Settings And Design: To compare and evaluate soft- and hard-tissue changes before and after combined anterior segmental bi-jaw orthognathic surgery by assessing (a) parameters in vertical dimension and (b) parameters in horizontal dimension and patient satisfaction was also assessed following surgery at 6 months' time interval.

Materials And Methods: It is a prospective, single center and analytical study with sample size of 20 patients. It required routine setup for orthognathic surgery and manual tracing of lateral cephalograms. The surgical outcomes were assessed by hard tissue (Sella Nasion Point A (SNA) angle, Sella Nasion Point B (SNB) angle, Point A Nasion Point B (ANB) angle, NAPg, U1-NF, L1-MP angles; NA, NB, B-Pg, Nasion-Anterior nasal spine (N-ANS) distance, Anterior nasal spine-Gnathion (ANS-Gn) distance, and overjet and overbite) and soft tissue (facial convexity, NL, LM angles; LM fold, UL and LL protrusions, Upper lip length (ULL), Lower lip length (LLL), Sn-A, Si-B, Pg-Pg*, Ls-U1, Li-L1 distances, interlabial gap, and U1 exposure) variables pre and postsurgery.
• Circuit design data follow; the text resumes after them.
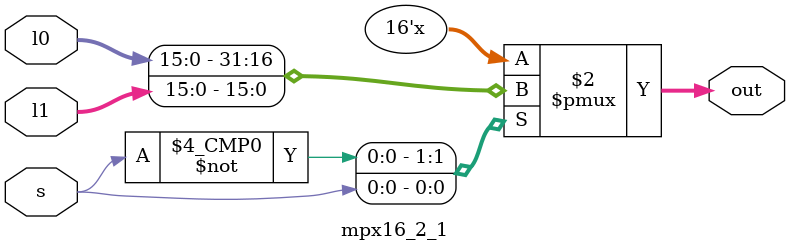
<source format=v>
`timescale 1ns / 1ps
module mpx16_2_1(
    input [15:0] l0,
    input [15:0] l1,
    input s,
    output reg [15:0] out
    );

always @(*)
    case (s)
        0: out <= l0;
        1: out <= l1;
        default: out <= l1;
    endcase
endmodule

</source>
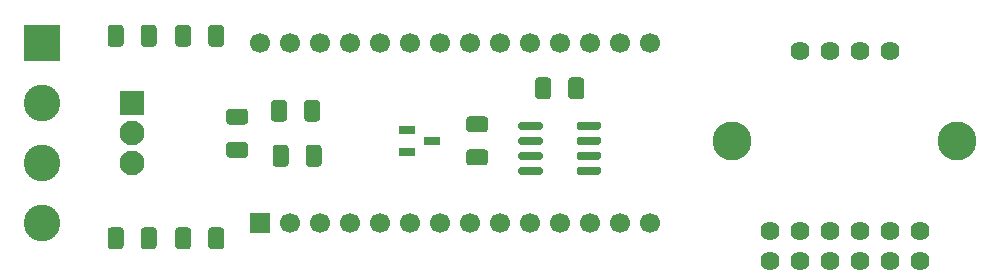
<source format=gbr>
%TF.GenerationSoftware,KiCad,Pcbnew,(5.1.6)-1*%
%TF.CreationDate,2022-04-26T10:23:00-04:00*%
%TF.ProjectId,rs485_5vreg_tray_short_v2,72733438-355f-4357-9672-65675f747261,v2*%
%TF.SameCoordinates,Original*%
%TF.FileFunction,Soldermask,Top*%
%TF.FilePolarity,Negative*%
%FSLAX46Y46*%
G04 Gerber Fmt 4.6, Leading zero omitted, Abs format (unit mm)*
G04 Created by KiCad (PCBNEW (5.1.6)-1) date 2022-04-26 10:23:00*
%MOMM*%
%LPD*%
G01*
G04 APERTURE LIST*
%ADD10C,1.624000*%
%ADD11C,3.300000*%
%ADD12R,1.440000X0.740000*%
%ADD13C,3.100000*%
%ADD14R,3.100000X3.100000*%
%ADD15R,2.100000X2.100000*%
%ADD16C,2.100000*%
%ADD17C,1.700000*%
%ADD18R,1.700000X1.700000*%
G04 APERTURE END LIST*
D10*
%TO.C,BNO055 IMU*%
X116840000Y-123190000D03*
X119380000Y-123190000D03*
X121920000Y-123190000D03*
X124460000Y-123190000D03*
X127000000Y-123190000D03*
X129540000Y-123190000D03*
X119380000Y-105410000D03*
X121920000Y-105410000D03*
X124460000Y-105410000D03*
X127000000Y-105410000D03*
X116840000Y-120650000D03*
X119380000Y-120650000D03*
X121920000Y-120650000D03*
X124460000Y-120650000D03*
X127000000Y-120650000D03*
X129540000Y-120650000D03*
%TD*%
D11*
%TO.C,REF\u002A\u002A*%
X132715000Y-113030000D03*
%TD*%
%TO.C,REF\u002A\u002A*%
X113665000Y-113030000D03*
%TD*%
%TO.C,C1*%
G36*
G01*
X74630000Y-111145000D02*
X74630000Y-109835000D01*
G75*
G02*
X74900000Y-109565000I270000J0D01*
G01*
X75710000Y-109565000D01*
G75*
G02*
X75980000Y-109835000I0J-270000D01*
G01*
X75980000Y-111145000D01*
G75*
G02*
X75710000Y-111415000I-270000J0D01*
G01*
X74900000Y-111415000D01*
G75*
G02*
X74630000Y-111145000I0J270000D01*
G01*
G37*
G36*
G01*
X77430000Y-111145000D02*
X77430000Y-109835000D01*
G75*
G02*
X77700000Y-109565000I270000J0D01*
G01*
X78510000Y-109565000D01*
G75*
G02*
X78780000Y-109835000I0J-270000D01*
G01*
X78780000Y-111145000D01*
G75*
G02*
X78510000Y-111415000I-270000J0D01*
G01*
X77700000Y-111415000D01*
G75*
G02*
X77430000Y-111145000I0J270000D01*
G01*
G37*
%TD*%
%TO.C,C2*%
G36*
G01*
X77560000Y-114955000D02*
X77560000Y-113645000D01*
G75*
G02*
X77830000Y-113375000I270000J0D01*
G01*
X78640000Y-113375000D01*
G75*
G02*
X78910000Y-113645000I0J-270000D01*
G01*
X78910000Y-114955000D01*
G75*
G02*
X78640000Y-115225000I-270000J0D01*
G01*
X77830000Y-115225000D01*
G75*
G02*
X77560000Y-114955000I0J270000D01*
G01*
G37*
G36*
G01*
X74760000Y-114955000D02*
X74760000Y-113645000D01*
G75*
G02*
X75030000Y-113375000I270000J0D01*
G01*
X75840000Y-113375000D01*
G75*
G02*
X76110000Y-113645000I0J-270000D01*
G01*
X76110000Y-114955000D01*
G75*
G02*
X75840000Y-115225000I-270000J0D01*
G01*
X75030000Y-115225000D01*
G75*
G02*
X74760000Y-114955000I0J270000D01*
G01*
G37*
%TD*%
%TO.C,C3*%
G36*
G01*
X96985000Y-109240000D02*
X96985000Y-107930000D01*
G75*
G02*
X97255000Y-107660000I270000J0D01*
G01*
X98065000Y-107660000D01*
G75*
G02*
X98335000Y-107930000I0J-270000D01*
G01*
X98335000Y-109240000D01*
G75*
G02*
X98065000Y-109510000I-270000J0D01*
G01*
X97255000Y-109510000D01*
G75*
G02*
X96985000Y-109240000I0J270000D01*
G01*
G37*
G36*
G01*
X99785000Y-109240000D02*
X99785000Y-107930000D01*
G75*
G02*
X100055000Y-107660000I270000J0D01*
G01*
X100865000Y-107660000D01*
G75*
G02*
X101135000Y-107930000I0J-270000D01*
G01*
X101135000Y-109240000D01*
G75*
G02*
X100865000Y-109510000I-270000J0D01*
G01*
X100055000Y-109510000D01*
G75*
G02*
X99785000Y-109240000I0J270000D01*
G01*
G37*
%TD*%
D12*
%TO.C,TVSDIODE*%
X88265000Y-113030000D03*
X86165000Y-113980000D03*
X86165000Y-112080000D03*
%TD*%
D13*
%TO.C,J1*%
X55245000Y-120015000D03*
D14*
X55245000Y-104775000D03*
D13*
X55245000Y-114935000D03*
X55245000Y-109855000D03*
%TD*%
%TO.C,L1*%
G36*
G01*
X72410000Y-114470000D02*
X71100000Y-114470000D01*
G75*
G02*
X70830000Y-114200000I0J270000D01*
G01*
X70830000Y-113390000D01*
G75*
G02*
X71100000Y-113120000I270000J0D01*
G01*
X72410000Y-113120000D01*
G75*
G02*
X72680000Y-113390000I0J-270000D01*
G01*
X72680000Y-114200000D01*
G75*
G02*
X72410000Y-114470000I-270000J0D01*
G01*
G37*
G36*
G01*
X72410000Y-111670000D02*
X71100000Y-111670000D01*
G75*
G02*
X70830000Y-111400000I0J270000D01*
G01*
X70830000Y-110590000D01*
G75*
G02*
X71100000Y-110320000I270000J0D01*
G01*
X72410000Y-110320000D01*
G75*
G02*
X72680000Y-110590000I0J-270000D01*
G01*
X72680000Y-111400000D01*
G75*
G02*
X72410000Y-111670000I-270000J0D01*
G01*
G37*
%TD*%
%TO.C,R1*%
G36*
G01*
X64940000Y-103485000D02*
X64940000Y-104795000D01*
G75*
G02*
X64670000Y-105065000I-270000J0D01*
G01*
X63860000Y-105065000D01*
G75*
G02*
X63590000Y-104795000I0J270000D01*
G01*
X63590000Y-103485000D01*
G75*
G02*
X63860000Y-103215000I270000J0D01*
G01*
X64670000Y-103215000D01*
G75*
G02*
X64940000Y-103485000I0J-270000D01*
G01*
G37*
G36*
G01*
X62140000Y-103485000D02*
X62140000Y-104795000D01*
G75*
G02*
X61870000Y-105065000I-270000J0D01*
G01*
X61060000Y-105065000D01*
G75*
G02*
X60790000Y-104795000I0J270000D01*
G01*
X60790000Y-103485000D01*
G75*
G02*
X61060000Y-103215000I270000J0D01*
G01*
X61870000Y-103215000D01*
G75*
G02*
X62140000Y-103485000I0J-270000D01*
G01*
G37*
%TD*%
%TO.C,R2*%
G36*
G01*
X69305000Y-121940000D02*
X69305000Y-120630000D01*
G75*
G02*
X69575000Y-120360000I270000J0D01*
G01*
X70385000Y-120360000D01*
G75*
G02*
X70655000Y-120630000I0J-270000D01*
G01*
X70655000Y-121940000D01*
G75*
G02*
X70385000Y-122210000I-270000J0D01*
G01*
X69575000Y-122210000D01*
G75*
G02*
X69305000Y-121940000I0J270000D01*
G01*
G37*
G36*
G01*
X66505000Y-121940000D02*
X66505000Y-120630000D01*
G75*
G02*
X66775000Y-120360000I270000J0D01*
G01*
X67585000Y-120360000D01*
G75*
G02*
X67855000Y-120630000I0J-270000D01*
G01*
X67855000Y-121940000D01*
G75*
G02*
X67585000Y-122210000I-270000J0D01*
G01*
X66775000Y-122210000D01*
G75*
G02*
X66505000Y-121940000I0J270000D01*
G01*
G37*
%TD*%
%TO.C,TERM*%
G36*
G01*
X91420000Y-110955000D02*
X92730000Y-110955000D01*
G75*
G02*
X93000000Y-111225000I0J-270000D01*
G01*
X93000000Y-112035000D01*
G75*
G02*
X92730000Y-112305000I-270000J0D01*
G01*
X91420000Y-112305000D01*
G75*
G02*
X91150000Y-112035000I0J270000D01*
G01*
X91150000Y-111225000D01*
G75*
G02*
X91420000Y-110955000I270000J0D01*
G01*
G37*
G36*
G01*
X91420000Y-113755000D02*
X92730000Y-113755000D01*
G75*
G02*
X93000000Y-114025000I0J-270000D01*
G01*
X93000000Y-114835000D01*
G75*
G02*
X92730000Y-115105000I-270000J0D01*
G01*
X91420000Y-115105000D01*
G75*
G02*
X91150000Y-114835000I0J270000D01*
G01*
X91150000Y-114025000D01*
G75*
G02*
X91420000Y-113755000I270000J0D01*
G01*
G37*
%TD*%
D15*
%TO.C,DC/DC*%
X62865000Y-109855000D03*
D16*
X62865000Y-112395000D03*
X62865000Y-114935000D03*
%TD*%
%TO.C,RECV*%
G36*
G01*
X66505000Y-104795000D02*
X66505000Y-103485000D01*
G75*
G02*
X66775000Y-103215000I270000J0D01*
G01*
X67585000Y-103215000D01*
G75*
G02*
X67855000Y-103485000I0J-270000D01*
G01*
X67855000Y-104795000D01*
G75*
G02*
X67585000Y-105065000I-270000J0D01*
G01*
X66775000Y-105065000D01*
G75*
G02*
X66505000Y-104795000I0J270000D01*
G01*
G37*
G36*
G01*
X69305000Y-104795000D02*
X69305000Y-103485000D01*
G75*
G02*
X69575000Y-103215000I270000J0D01*
G01*
X70385000Y-103215000D01*
G75*
G02*
X70655000Y-103485000I0J-270000D01*
G01*
X70655000Y-104795000D01*
G75*
G02*
X70385000Y-105065000I-270000J0D01*
G01*
X69575000Y-105065000D01*
G75*
G02*
X69305000Y-104795000I0J270000D01*
G01*
G37*
%TD*%
%TO.C,SEND*%
G36*
G01*
X63590000Y-121940000D02*
X63590000Y-120630000D01*
G75*
G02*
X63860000Y-120360000I270000J0D01*
G01*
X64670000Y-120360000D01*
G75*
G02*
X64940000Y-120630000I0J-270000D01*
G01*
X64940000Y-121940000D01*
G75*
G02*
X64670000Y-122210000I-270000J0D01*
G01*
X63860000Y-122210000D01*
G75*
G02*
X63590000Y-121940000I0J270000D01*
G01*
G37*
G36*
G01*
X60790000Y-121940000D02*
X60790000Y-120630000D01*
G75*
G02*
X61060000Y-120360000I270000J0D01*
G01*
X61870000Y-120360000D01*
G75*
G02*
X62140000Y-120630000I0J-270000D01*
G01*
X62140000Y-121940000D01*
G75*
G02*
X61870000Y-122210000I-270000J0D01*
G01*
X61060000Y-122210000D01*
G75*
G02*
X60790000Y-121940000I0J270000D01*
G01*
G37*
%TD*%
D17*
%TO.C,TEENSYLC*%
X106680000Y-104775000D03*
X106680000Y-120015000D03*
X104140000Y-104775000D03*
X101600000Y-104775000D03*
X99060000Y-104775000D03*
X96520000Y-104775000D03*
X93980000Y-104775000D03*
X91440000Y-104775000D03*
X88900000Y-104775000D03*
X86360000Y-104775000D03*
X83820000Y-104775000D03*
X81280000Y-104775000D03*
X78740000Y-104775000D03*
X76200000Y-104775000D03*
X73660000Y-104775000D03*
X104140000Y-120015000D03*
X101600000Y-120015000D03*
X99060000Y-120015000D03*
X96520000Y-120015000D03*
X93980000Y-120015000D03*
X91440000Y-120015000D03*
X88900000Y-120015000D03*
X86360000Y-120015000D03*
X83820000Y-120015000D03*
X81280000Y-120015000D03*
X78740000Y-120015000D03*
X76200000Y-120015000D03*
D18*
X73660000Y-120015000D03*
%TD*%
%TO.C,RS485*%
G36*
G01*
X102560000Y-115395000D02*
X102560000Y-115745000D01*
G75*
G02*
X102385000Y-115920000I-175000J0D01*
G01*
X100685000Y-115920000D01*
G75*
G02*
X100510000Y-115745000I0J175000D01*
G01*
X100510000Y-115395000D01*
G75*
G02*
X100685000Y-115220000I175000J0D01*
G01*
X102385000Y-115220000D01*
G75*
G02*
X102560000Y-115395000I0J-175000D01*
G01*
G37*
G36*
G01*
X102560000Y-114125000D02*
X102560000Y-114475000D01*
G75*
G02*
X102385000Y-114650000I-175000J0D01*
G01*
X100685000Y-114650000D01*
G75*
G02*
X100510000Y-114475000I0J175000D01*
G01*
X100510000Y-114125000D01*
G75*
G02*
X100685000Y-113950000I175000J0D01*
G01*
X102385000Y-113950000D01*
G75*
G02*
X102560000Y-114125000I0J-175000D01*
G01*
G37*
G36*
G01*
X102560000Y-112855000D02*
X102560000Y-113205000D01*
G75*
G02*
X102385000Y-113380000I-175000J0D01*
G01*
X100685000Y-113380000D01*
G75*
G02*
X100510000Y-113205000I0J175000D01*
G01*
X100510000Y-112855000D01*
G75*
G02*
X100685000Y-112680000I175000J0D01*
G01*
X102385000Y-112680000D01*
G75*
G02*
X102560000Y-112855000I0J-175000D01*
G01*
G37*
G36*
G01*
X102560000Y-111585000D02*
X102560000Y-111935000D01*
G75*
G02*
X102385000Y-112110000I-175000J0D01*
G01*
X100685000Y-112110000D01*
G75*
G02*
X100510000Y-111935000I0J175000D01*
G01*
X100510000Y-111585000D01*
G75*
G02*
X100685000Y-111410000I175000J0D01*
G01*
X102385000Y-111410000D01*
G75*
G02*
X102560000Y-111585000I0J-175000D01*
G01*
G37*
G36*
G01*
X97610000Y-111585000D02*
X97610000Y-111935000D01*
G75*
G02*
X97435000Y-112110000I-175000J0D01*
G01*
X95735000Y-112110000D01*
G75*
G02*
X95560000Y-111935000I0J175000D01*
G01*
X95560000Y-111585000D01*
G75*
G02*
X95735000Y-111410000I175000J0D01*
G01*
X97435000Y-111410000D01*
G75*
G02*
X97610000Y-111585000I0J-175000D01*
G01*
G37*
G36*
G01*
X97610000Y-112855000D02*
X97610000Y-113205000D01*
G75*
G02*
X97435000Y-113380000I-175000J0D01*
G01*
X95735000Y-113380000D01*
G75*
G02*
X95560000Y-113205000I0J175000D01*
G01*
X95560000Y-112855000D01*
G75*
G02*
X95735000Y-112680000I175000J0D01*
G01*
X97435000Y-112680000D01*
G75*
G02*
X97610000Y-112855000I0J-175000D01*
G01*
G37*
G36*
G01*
X97610000Y-114125000D02*
X97610000Y-114475000D01*
G75*
G02*
X97435000Y-114650000I-175000J0D01*
G01*
X95735000Y-114650000D01*
G75*
G02*
X95560000Y-114475000I0J175000D01*
G01*
X95560000Y-114125000D01*
G75*
G02*
X95735000Y-113950000I175000J0D01*
G01*
X97435000Y-113950000D01*
G75*
G02*
X97610000Y-114125000I0J-175000D01*
G01*
G37*
G36*
G01*
X97610000Y-115395000D02*
X97610000Y-115745000D01*
G75*
G02*
X97435000Y-115920000I-175000J0D01*
G01*
X95735000Y-115920000D01*
G75*
G02*
X95560000Y-115745000I0J175000D01*
G01*
X95560000Y-115395000D01*
G75*
G02*
X95735000Y-115220000I175000J0D01*
G01*
X97435000Y-115220000D01*
G75*
G02*
X97610000Y-115395000I0J-175000D01*
G01*
G37*
%TD*%
M02*

</source>
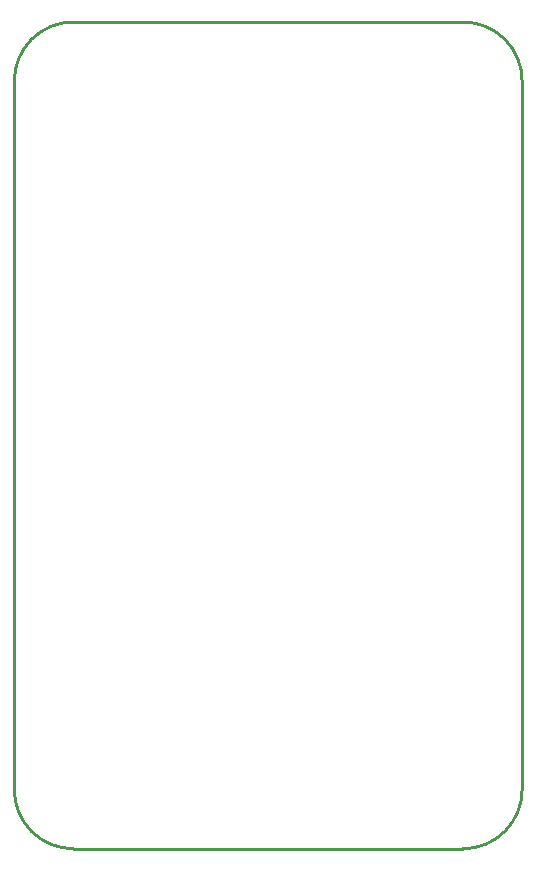
<source format=gko>
G04 Layer: BoardOutlineLayer*
G04 EasyEDA v6.4.31, 2022-02-28 12:57:49*
G04 375ee36b19e9497eac9c01c2f8449273,7b35ab87edb5478c89a92b32cd25319b,10*
G04 Gerber Generator version 0.2*
G04 Scale: 100 percent, Rotated: No, Reflected: No *
G04 Dimensions in millimeters *
G04 leading zeros omitted , absolute positions ,4 integer and 5 decimal *
%FSLAX45Y45*%
%MOMM*%

%ADD10C,0.2540*%
D10*
X446001Y669998D02*
G01*
X446001Y6669999D01*
X4246003Y169999D02*
G01*
X946000Y169999D01*
X4746005Y6669999D02*
G01*
X4746005Y669998D01*
X946000Y7169998D02*
G01*
X4246003Y7169998D01*
G75*
G01*
X4246001Y7170001D02*
G02*
X4746000Y6669999I0J-499999D01*
G75*
G01*
X4746000Y670001D02*
G02*
X4246001Y170000I-499999J-2D01*
G75*
G01*
X946000Y170000D02*
G02*
X446001Y670001I0J499999D01*
G75*
G01*
X446001Y6669999D02*
G02*
X946000Y7170001I499999J3D01*

%LPD*%
M02*

</source>
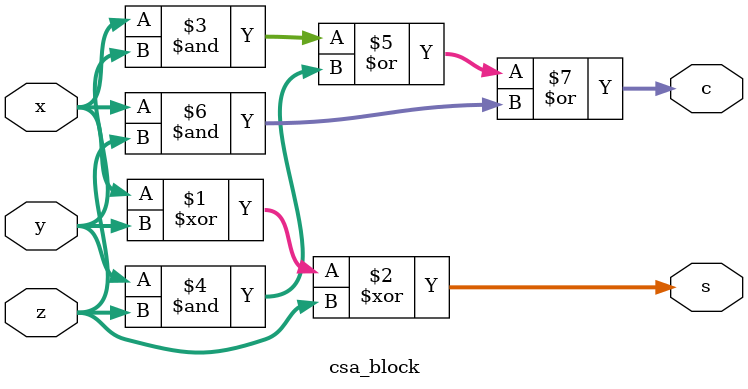
<source format=v>
`timescale 1ns / 1ps

module csa_block #(parameter N = 16)(
    input   [N-1:0] x,
    input   [N-1:0] y,
    input   [N-1:0] z,
    output  [N-1:0] s,
    output  [N-1:0] c
    );
    assign s = x^y^z;
    assign c = (x & y) | (y & z) | (x & z);
endmodule

</source>
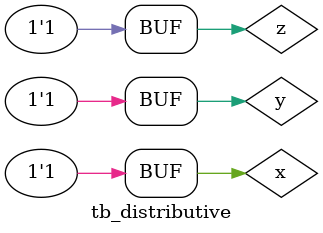
<source format=v>
`timescale 1ns/1ns
module tb_distributive();
  reg x, y, z;
  wire s0, temp0, s1, temp1, temp2;
  
  and2 u0(y, z, temp0);
  or2 u1(temp0, x, s0);
  
  or2 u2(x, y, temp1);
  or2 u3(x, z, temp2);
  and2 u4(temp1, temp2, s1);
  
  initial
  begin
    x = 0; y = 0; z = 0;
    #100; x = 0; y = 0; z = 1;
    #100; x = 0; y = 1; z = 0;
    #100; x = 0; y = 1; z = 1;
    #100; x = 1; y = 0; z = 0;
    #100; x = 1; y = 0; z = 1;
    #100; x = 1; y = 1; z = 0;
    #100; x = 1; y = 1; z = 1;
  end
  
endmodule



</source>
Statistical Analysis: Descriptive statistics involved the mean and standard deviation, and recorded data were subjected to the statistical analysis using IBM SPSS 20 statistical package. The paired t-test, Pearson correlation coefficient were used. The level of significance P < 0.05 was taken as statistically significant and P < 0.01 as very significant.

Results: Overall improvement after surgery in both hard- and soft-tissue parameters was observed and significant changes were seen in every variable, except Si-B (P > 0.05). Correlations between soft- and hard-tissue changes were significant in both sagittal and vertical planes. Patients' satisfaction score showed that all patients had the high overall rate of satisfaction.

Conclusions: Our study concludes that combined anterior segmental bimaxillary orthognathic surgery is a simple technique with minimal postoperative complications and limited relapse. The changes in facial esthetics and occlusion following orthognathic surgery depend highly on the stability achieved during the postoperative period.